## ESTRATTO DELLA FONTE:
La Corte di giustizia dell’Ue boccia il rinnovo automatico delle concessioni balneari
Con la sentenza odierna sulla causa C-348/22 tra Autorità Garante della Concorrenza e del Mercato e il Comune di Ginosa, la Corte di giustizia europea ricorda che, secondo il diritto dell’Unione europea (Direttiva 2006/123/CE del Parlamento europeo e del Consiglio, del 12.12.2006 per l’assegnazione di concessioni di occupazione del demanio marittimo, gli Stati membri devono applicare una procedura di selezione tra i candidati potenziali qualora il numero di autorizzazioni disponibili per una determinata attività sia limitato per via della scarsità delle risorse naturali. L’autorizzazione è rilasciata per una durata limitata adeguata e non può prevedere la procedura di rinnovo automatico.

## DESCRIZIONE DELL'ESERCIZIO:
Riprendi il testo sulla sentenza europea che riguarda le concessioni balneari e proseguilo a partire dalla sua ultima frase.

## DATI FORNITI:
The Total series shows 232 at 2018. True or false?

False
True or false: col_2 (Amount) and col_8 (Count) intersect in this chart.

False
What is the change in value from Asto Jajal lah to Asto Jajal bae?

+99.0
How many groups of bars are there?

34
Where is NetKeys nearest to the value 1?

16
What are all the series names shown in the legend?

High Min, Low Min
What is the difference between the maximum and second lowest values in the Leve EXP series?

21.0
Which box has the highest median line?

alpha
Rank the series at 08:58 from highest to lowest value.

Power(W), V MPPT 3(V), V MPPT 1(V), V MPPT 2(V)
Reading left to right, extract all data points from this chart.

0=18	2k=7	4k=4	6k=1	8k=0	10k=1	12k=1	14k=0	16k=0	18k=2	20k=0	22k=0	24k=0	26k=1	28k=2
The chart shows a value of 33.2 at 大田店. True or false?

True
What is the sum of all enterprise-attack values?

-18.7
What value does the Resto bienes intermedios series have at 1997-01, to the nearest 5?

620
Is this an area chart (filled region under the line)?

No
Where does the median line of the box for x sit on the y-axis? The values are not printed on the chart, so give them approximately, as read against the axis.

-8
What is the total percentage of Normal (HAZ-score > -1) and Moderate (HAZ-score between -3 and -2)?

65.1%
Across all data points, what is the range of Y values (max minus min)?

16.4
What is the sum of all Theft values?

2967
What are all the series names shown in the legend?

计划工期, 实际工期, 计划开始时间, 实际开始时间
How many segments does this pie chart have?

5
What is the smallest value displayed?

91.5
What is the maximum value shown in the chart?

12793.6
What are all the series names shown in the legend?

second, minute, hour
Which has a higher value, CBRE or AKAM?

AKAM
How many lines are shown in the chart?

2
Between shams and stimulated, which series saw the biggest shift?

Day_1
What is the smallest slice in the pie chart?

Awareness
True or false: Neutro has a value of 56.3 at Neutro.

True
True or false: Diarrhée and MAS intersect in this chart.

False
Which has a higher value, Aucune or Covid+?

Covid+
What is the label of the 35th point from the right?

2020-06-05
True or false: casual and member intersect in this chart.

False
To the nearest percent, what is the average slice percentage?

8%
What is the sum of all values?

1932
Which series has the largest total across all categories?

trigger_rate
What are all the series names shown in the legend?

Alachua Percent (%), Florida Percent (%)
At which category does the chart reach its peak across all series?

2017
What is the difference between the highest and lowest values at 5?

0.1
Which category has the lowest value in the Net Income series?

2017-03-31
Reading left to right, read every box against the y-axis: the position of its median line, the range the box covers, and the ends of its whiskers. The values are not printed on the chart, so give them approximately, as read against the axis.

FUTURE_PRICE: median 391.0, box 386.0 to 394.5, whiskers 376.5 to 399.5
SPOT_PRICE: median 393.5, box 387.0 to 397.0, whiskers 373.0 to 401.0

## LA RISPOSTA:
Pertanto l’obbligo, per gli Stati membri, di applicare una procedura di selezione imparziale e trasparente tra i candidati potenziali, nonché il divieto di rinnovare automaticamente un’autorizzazione rilasciata per una determinata attività, sono enunciati in modo incondizionato e sufficientemente preciso dalla direttiva. Poiché tali disposizioni sono produttive di effetti diretti, i giudici nazionali e le autorità amministrative, comprese quelle comunali, sono tenuti ad applicarle, e altresì a disapplicare le norme di diritto nazionale non conformi alle stesse.